Perhaps most disturbingly, the bills do not provide for exemptions for patients, veterans, or those who rely on hemp-derived products for pain relief, sleep, anxiety, or seizure control. There is no carve-out for Texas Compassionate Use Program patients. The state’s medical cannabis program remains limited to a narrow list of qualifying conditions and a short roster of licensed operators. HB 5 and SB 5 do not bridge this gap. They widen it.

Governor Abbott’s veto of SB 3 earlier this summer made clear that he does not support total prohibition. In his veto statement, he emphasized the importance of protecting consumers, regulating intoxicating products, and preserving the legal hemp market created by the Legislature in 2019. Abbott called for age restrictions, labeling rules, validated testing, and a framework that supports—not destroys—Texas hemp businesses.

HB 5 and SB 5 ignore that directive. Their drafters appear to be daring the Governor to veto again or challenging the House to rubber-stamp the Senate’s punitive approach. Whether this strategy succeeds depends in large part on the House Committee process and whether stakeholders can educate members in time.

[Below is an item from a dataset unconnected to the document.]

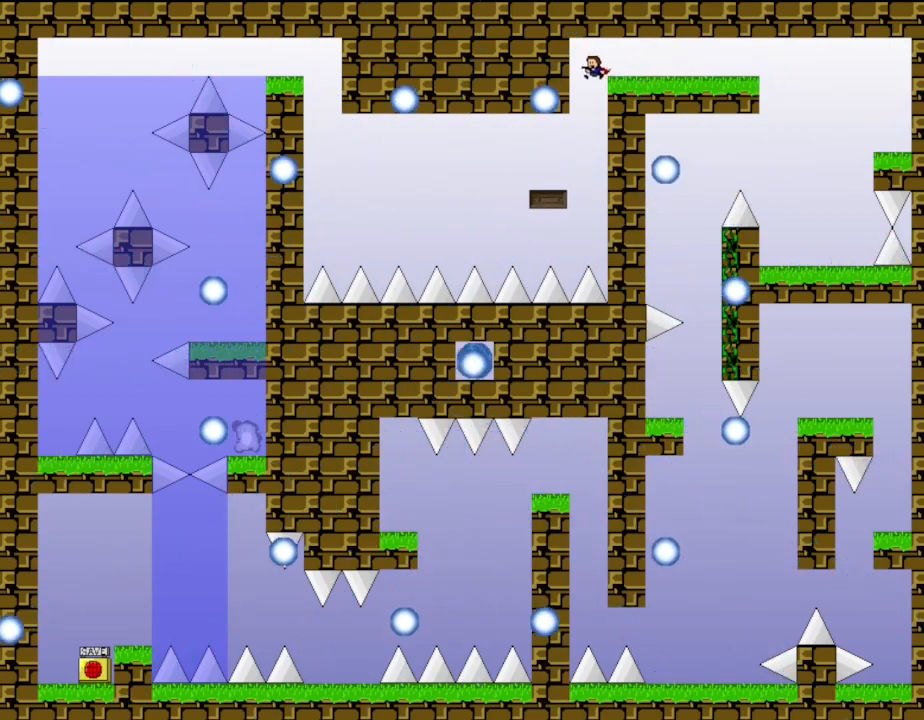
{"keys": [], "events": [[233, "left", "down"], [333, "left", "up"]]}
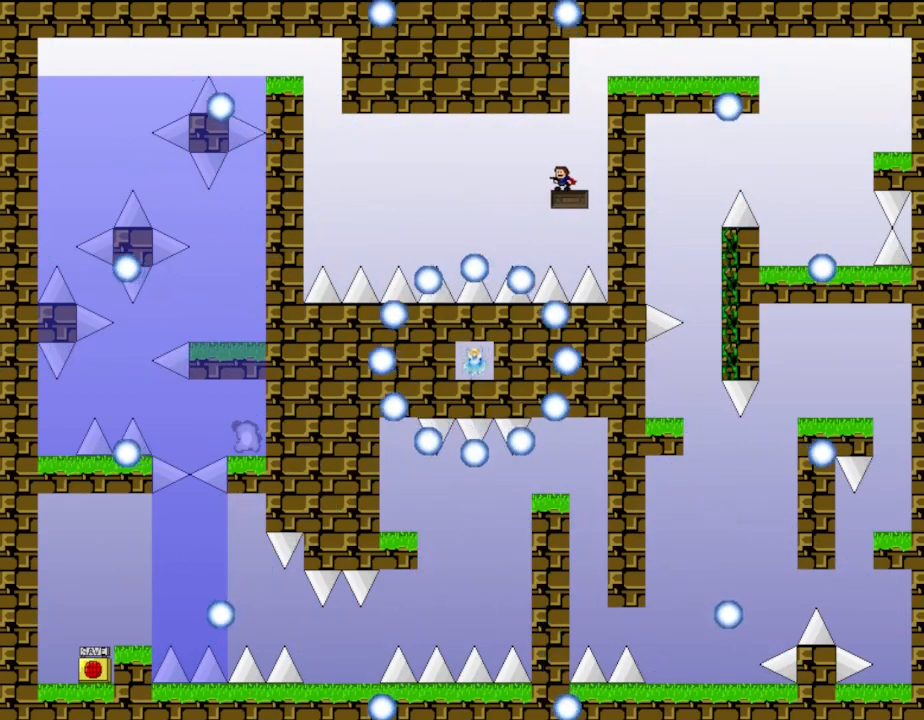
{"keys": [], "events": []}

For now, the industry must take HB 5 as seriously as SB 5. They are one and the same. And they represent the most immediate threat to the existence of a lawful, regulated, and economically vital hemp market in Texas since the passage of HB 1325 five years ago.

The Texas Hemp Reporter will continue tracking developments on both bills, publishing updates, stakeholder analysis, and legal commentary throughout the special session.

If you operate a licensed hemp business in Texas and have not yet contacted your state representative, now is the time to do so. The House has a choice: double down on prohibition or course-correct toward regulation. That decision may hinge on what happens with HB 5.